From the first line to the last, write out the records exactly, leaving out images.

--- --- ---

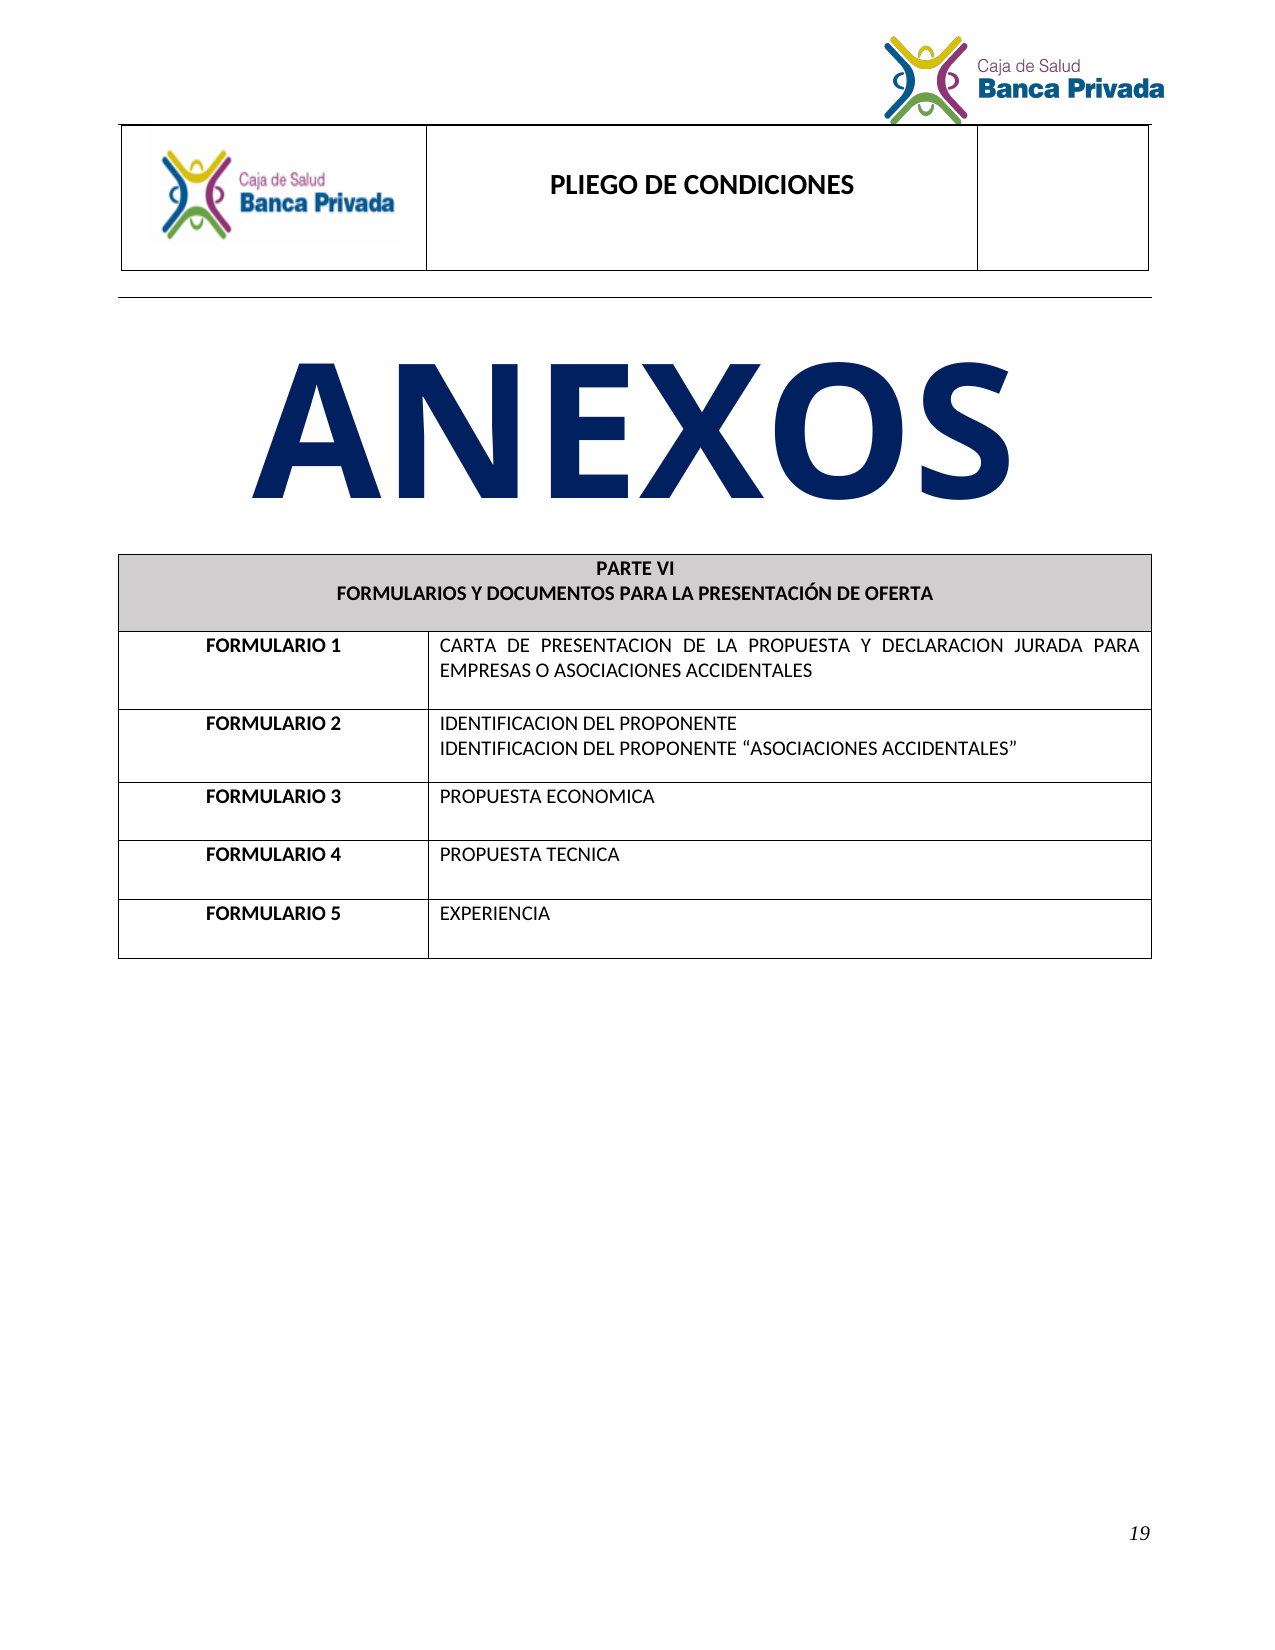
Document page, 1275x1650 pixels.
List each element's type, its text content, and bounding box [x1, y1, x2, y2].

table_cell FORMULARIO 4 [119, 841, 428, 899]
table_cell FORMULARIO 3 [119, 783, 428, 840]
table_cell CARTA DE PRESENTACION DE LA PROPUESTA Y DECLARACION JURADA PARA EMPRESAS O ASOCIACIONES ACCIDENTALES [429, 632, 1151, 709]
table_header PARTE VI FORMULARIOS Y DOCUMENTOS PARA LA PRESENTACIÓN DE OFERTA [119, 555, 1151, 631]
table_cell PROPUESTA TECNICA [429, 841, 1151, 899]
table_cell IDENTIFICACION DEL PROPONENTE IDENTIFICACION DEL PROPONENTE “ASOCIACIONES ACCIDENTALES” [429, 710, 1151, 782]
picture [978, 126, 1148, 135]
text ANEXOS [118, 298, 1152, 554]
table_cell FORMULARIO 1 [119, 632, 428, 709]
table_cell FORMULARIO 2 [119, 710, 428, 782]
picture [873, 126, 977, 135]
table_cell FORMULARIO 5 [119, 900, 428, 958]
picture [147, 126, 403, 245]
table_cell PROPUESTA ECONOMICA [429, 783, 1151, 840]
picture [873, 28, 1177, 135]
table_cell EXPERIENCIA [429, 900, 1151, 958]
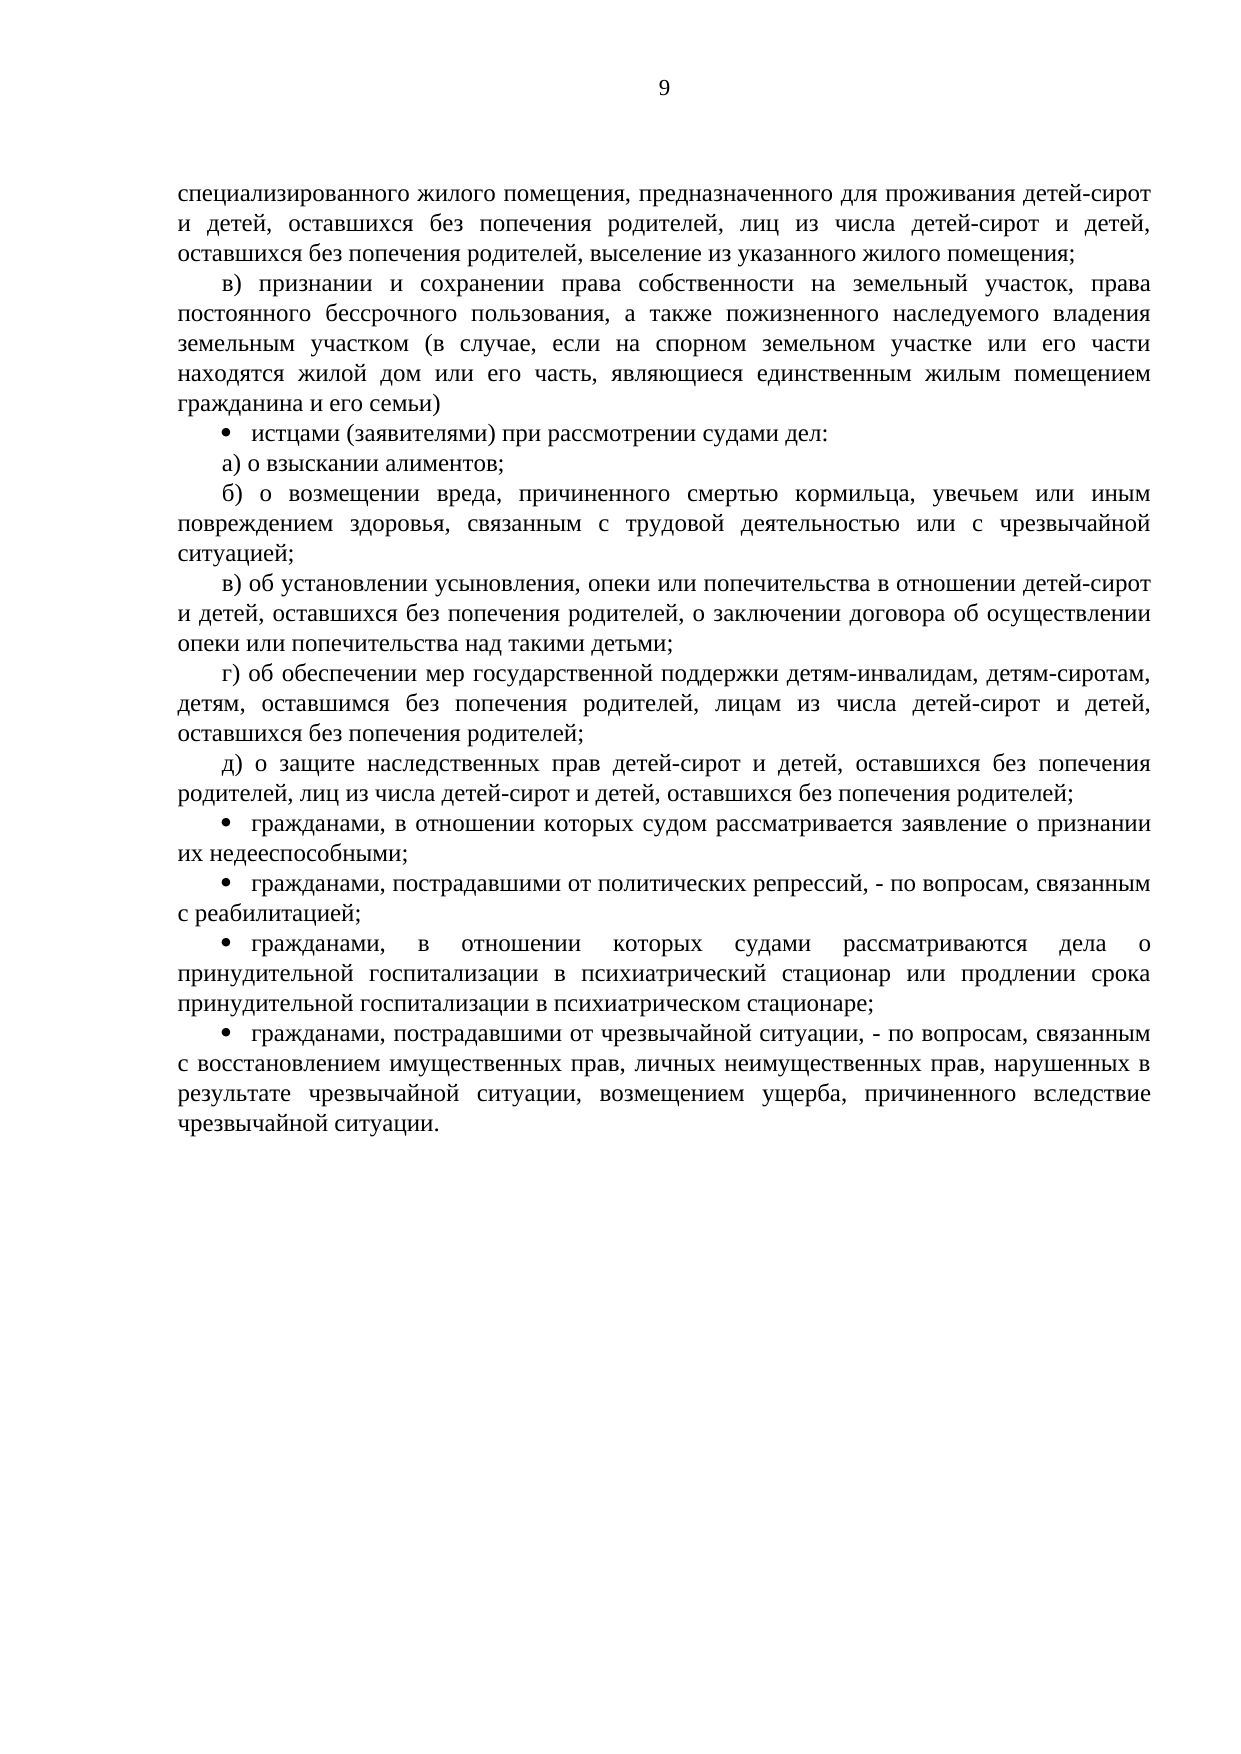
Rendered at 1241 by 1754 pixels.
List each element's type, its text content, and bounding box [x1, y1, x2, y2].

list г) об обеспечении мер государственной поддержки детям-инвалидам, детям-сиротам, детям, оставшимся без попечения родителей, лицам из числа детей-сирот и детей, оставшихся без попечения родителей; [177, 657, 1152, 747]
list гражданами, пострадавшими от политических репрессий, - по вопросам, связанным с реабилитацией; [177, 867, 1152, 927]
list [177, 177, 1152, 267]
list б) о возмещении вреда, причиненного смертью кормильца, увечьем или иным повреждением здоровья, связанным с трудовой деятельностью или с чрезвычайной ситуацией; [177, 477, 1152, 567]
list в) признании и сохранении права собственности на земельный участок, права постоянного бессрочного пользования, а также пожизненного наследуемого владения земельным участком (в случае, если на спорном земельном участке или его части находятся жилой дом или его часть, являющиеся единственным жилым помещением гражданина и его семьи) [177, 267, 1152, 417]
list гражданами, пострадавшими от чрезвычайной ситуации, - по вопросам, связанным с восстановлением имущественных прав, личных неимущественных прав, нарушенных в результате чрезвычайной ситуации, возмещением ущерба, причиненного вследствие чрезвычайной ситуации. [177, 1017, 1152, 1137]
list истцами (заявителями) при рассмотрении судами дел: [222, 417, 1152, 447]
list д) о защите наследственных прав детей-сирот и детей, оставшихся без попечения родителей, лиц из числа детей-сирот и детей, оставшихся без попечения родителей; [177, 747, 1152, 807]
list гражданами, в отношении которых судом рассматривается заявление о признании их недееспособными; [177, 807, 1152, 867]
list в) об установлении усыновления, опеки или попечительства в отношении детей-сирот и детей, оставшихся без попечения родителей, о заключении договора об осуществлении опеки или попечительства над такими детьми; [177, 567, 1152, 657]
list гражданами, в отношении которых судами рассматриваются дела о принудительной госпитализации в психиатрический стационар или продлении срока принудительной госпитализации в психиатрическом стационаре; [177, 927, 1152, 1017]
list а) о взыскании алиментов; [177, 447, 1152, 477]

--- --- ---

WRITTEN RESPONSE ::
Document page, 1275x1650 pixels.
List each element's type, its text content, and bounding box [x1, y1, x2, y2].

table_cell FORMULARIO 4 [119, 841, 428, 899]
table_cell FORMULARIO 3 [119, 783, 428, 840]
table_cell CARTA DE PRESENTACION DE LA PROPUESTA Y DECLARACION JURADA PARA EMPRESAS O ASOCIACIONES ACCIDENTALES [429, 632, 1151, 709]
table_header PARTE VI FORMULARIOS Y DOCUMENTOS PARA LA PRESENTACIÓN DE OFERTA [119, 555, 1151, 631]
table_cell PROPUESTA TECNICA [429, 841, 1151, 899]
table_cell IDENTIFICACION DEL PROPONENTE IDENTIFICACION DEL PROPONENTE “ASOCIACIONES ACCIDENTALES” [429, 710, 1151, 782]
picture [978, 126, 1148, 135]
text ANEXOS [118, 298, 1152, 554]
table_cell FORMULARIO 1 [119, 632, 428, 709]
table_cell FORMULARIO 2 [119, 710, 428, 782]
picture [873, 126, 977, 135]
table_cell FORMULARIO 5 [119, 900, 428, 958]
picture [147, 126, 403, 245]
table_cell PROPUESTA ECONOMICA [429, 783, 1151, 840]
picture [873, 28, 1177, 135]
table_cell EXPERIENCIA [429, 900, 1151, 958]
Rendered at 1241 by 1754 pixels.
List each element's type, its text content, and bounding box [x1, y1, x2, y2].

list г) об обеспечении мер государственной поддержки детям-инвалидам, детям-сиротам, детям, оставшимся без попечения родителей, лицам из числа детей-сирот и детей, оставшихся без попечения родителей; [177, 657, 1152, 747]
list гражданами, пострадавшими от политических репрессий, - по вопросам, связанным с реабилитацией; [177, 867, 1152, 927]
list [177, 177, 1152, 267]
list б) о возмещении вреда, причиненного смертью кормильца, увечьем или иным повреждением здоровья, связанным с трудовой деятельностью или с чрезвычайной ситуацией; [177, 477, 1152, 567]
list в) признании и сохранении права собственности на земельный участок, права постоянного бессрочного пользования, а также пожизненного наследуемого владения земельным участком (в случае, если на спорном земельном участке или его части находятся жилой дом или его часть, являющиеся единственным жилым помещением гражданина и его семьи) [177, 267, 1152, 417]
list гражданами, пострадавшими от чрезвычайной ситуации, - по вопросам, связанным с восстановлением имущественных прав, личных неимущественных прав, нарушенных в результате чрезвычайной ситуации, возмещением ущерба, причиненного вследствие чрезвычайной ситуации. [177, 1017, 1152, 1137]
list истцами (заявителями) при рассмотрении судами дел: [222, 417, 1152, 447]
list д) о защите наследственных прав детей-сирот и детей, оставшихся без попечения родителей, лиц из числа детей-сирот и детей, оставшихся без попечения родителей; [177, 747, 1152, 807]
list гражданами, в отношении которых судом рассматривается заявление о признании их недееспособными; [177, 807, 1152, 867]
list в) об установлении усыновления, опеки или попечительства в отношении детей-сирот и детей, оставшихся без попечения родителей, о заключении договора об осуществлении опеки или попечительства над такими детьми; [177, 567, 1152, 657]
list гражданами, в отношении которых судами рассматриваются дела о принудительной госпитализации в психиатрический стационар или продлении срока принудительной госпитализации в психиатрическом стационаре; [177, 927, 1152, 1017]
list а) о взыскании алиментов; [177, 447, 1152, 477]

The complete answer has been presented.